━━━ EXCERPTED RECORDS ━━━

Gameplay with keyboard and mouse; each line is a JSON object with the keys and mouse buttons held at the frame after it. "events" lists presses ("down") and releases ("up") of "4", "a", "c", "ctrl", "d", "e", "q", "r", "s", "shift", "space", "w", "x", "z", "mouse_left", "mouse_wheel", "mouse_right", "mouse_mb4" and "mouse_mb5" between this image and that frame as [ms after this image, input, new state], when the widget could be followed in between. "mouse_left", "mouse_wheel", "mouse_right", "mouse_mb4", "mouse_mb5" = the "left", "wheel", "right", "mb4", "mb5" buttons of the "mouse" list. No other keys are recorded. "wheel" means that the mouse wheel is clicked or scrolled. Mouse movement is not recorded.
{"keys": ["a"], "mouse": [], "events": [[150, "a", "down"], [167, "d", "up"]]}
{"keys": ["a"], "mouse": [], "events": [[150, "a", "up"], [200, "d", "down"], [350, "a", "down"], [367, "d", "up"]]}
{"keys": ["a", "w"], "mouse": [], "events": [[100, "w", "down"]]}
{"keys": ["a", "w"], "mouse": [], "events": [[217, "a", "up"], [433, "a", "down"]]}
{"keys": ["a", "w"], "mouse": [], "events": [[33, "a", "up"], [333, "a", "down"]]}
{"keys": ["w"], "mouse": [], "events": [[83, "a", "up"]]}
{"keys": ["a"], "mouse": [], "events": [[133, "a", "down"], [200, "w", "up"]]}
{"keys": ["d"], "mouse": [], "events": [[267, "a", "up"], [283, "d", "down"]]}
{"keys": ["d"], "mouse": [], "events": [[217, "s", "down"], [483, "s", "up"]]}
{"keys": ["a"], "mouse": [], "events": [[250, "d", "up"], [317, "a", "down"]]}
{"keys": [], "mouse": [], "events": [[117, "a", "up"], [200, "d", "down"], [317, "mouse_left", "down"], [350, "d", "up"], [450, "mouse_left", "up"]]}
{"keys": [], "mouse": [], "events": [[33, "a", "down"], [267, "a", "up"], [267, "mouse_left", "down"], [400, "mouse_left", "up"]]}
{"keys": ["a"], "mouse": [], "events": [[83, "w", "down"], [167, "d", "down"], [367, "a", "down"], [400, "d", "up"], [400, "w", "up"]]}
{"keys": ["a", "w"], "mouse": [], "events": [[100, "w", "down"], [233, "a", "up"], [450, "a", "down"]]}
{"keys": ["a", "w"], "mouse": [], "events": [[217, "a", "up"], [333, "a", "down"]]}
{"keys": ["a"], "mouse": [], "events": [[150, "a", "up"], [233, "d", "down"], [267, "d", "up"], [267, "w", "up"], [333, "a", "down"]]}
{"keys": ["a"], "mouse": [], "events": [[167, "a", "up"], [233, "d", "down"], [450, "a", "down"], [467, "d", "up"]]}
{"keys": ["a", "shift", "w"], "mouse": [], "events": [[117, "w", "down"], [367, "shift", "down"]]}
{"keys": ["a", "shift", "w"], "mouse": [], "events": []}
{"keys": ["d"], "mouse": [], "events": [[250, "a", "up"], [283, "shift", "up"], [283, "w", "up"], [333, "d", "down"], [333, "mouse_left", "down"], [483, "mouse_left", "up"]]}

━━━

**ASSIGNED TASK**
Your task is to output the material above exactly.

**EXPECTED ANSWER**
Gameplay with keyboard and mouse; each line is a JSON object with the keys and mouse buttons held at the frame after it. "events" lists presses ("down") and releases ("up") of "4", "a", "c", "ctrl", "d", "e", "q", "r", "s", "shift", "space", "w", "x", "z", "mouse_left", "mouse_wheel", "mouse_right", "mouse_mb4" and "mouse_mb5" between this image and that frame as [ms after this image, input, new state], when the widget could be followed in between. "mouse_left", "mouse_wheel", "mouse_right", "mouse_mb4", "mouse_mb5" = the "left", "wheel", "right", "mb4", "mb5" buttons of the "mouse" list. No other keys are recorded. "wheel" means that the mouse wheel is clicked or scrolled. Mouse movement is not recorded.
{"keys": ["a"], "mouse": [], "events": [[150, "a", "down"], [167, "d", "up"]]}
{"keys": ["a"], "mouse": [], "events": [[150, "a", "up"], [200, "d", "down"], [350, "a", "down"], [367, "d", "up"]]}
{"keys": ["a", "w"], "mouse": [], "events": [[100, "w", "down"]]}
{"keys": ["a", "w"], "mouse": [], "events": [[217, "a", "up"], [433, "a", "down"]]}
{"keys": ["a", "w"], "mouse": [], "events": [[33, "a", "up"], [333, "a", "down"]]}
{"keys": ["w"], "mouse": [], "events": [[83, "a", "up"]]}
{"keys": ["a"], "mouse": [], "events": [[133, "a", "down"], [200, "w", "up"]]}
{"keys": ["d"], "mouse": [], "events": [[267, "a", "up"], [283, "d", "down"]]}
{"keys": ["d"], "mouse": [], "events": [[217, "s", "down"], [483, "s", "up"]]}
{"keys": ["a"], "mouse": [], "events": [[250, "d", "up"], [317, "a", "down"]]}
{"keys": [], "mouse": [], "events": [[117, "a", "up"], [200, "d", "down"], [317, "mouse_left", "down"], [350, "d", "up"], [450, "mouse_left", "up"]]}
{"keys": [], "mouse": [], "events": [[33, "a", "down"], [267, "a", "up"], [267, "mouse_left", "down"], [400, "mouse_left", "up"]]}
{"keys": ["a"], "mouse": [], "events": [[83, "w", "down"], [167, "d", "down"], [367, "a", "down"], [400, "d", "up"], [400, "w", "up"]]}
{"keys": ["a", "w"], "mouse": [], "events": [[100, "w", "down"], [233, "a", "up"], [450, "a", "down"]]}
{"keys": ["a", "w"], "mouse": [], "events": [[217, "a", "up"], [333, "a", "down"]]}
{"keys": ["a"], "mouse": [], "events": [[150, "a", "up"], [233, "d", "down"], [267, "d", "up"], [267, "w", "up"], [333, "a", "down"]]}
{"keys": ["a"], "mouse": [], "events": [[167, "a", "up"], [233, "d", "down"], [450, "a", "down"], [467, "d", "up"]]}
{"keys": ["a", "shift", "w"], "mouse": [], "events": [[117, "w", "down"], [367, "shift", "down"]]}
{"keys": ["a", "shift", "w"], "mouse": [], "events": []}
{"keys": ["d"], "mouse": [], "events": [[250, "a", "up"], [283, "shift", "up"], [283, "w", "up"], [333, "d", "down"], [333, "mouse_left", "down"], [483, "mouse_left", "up"]]}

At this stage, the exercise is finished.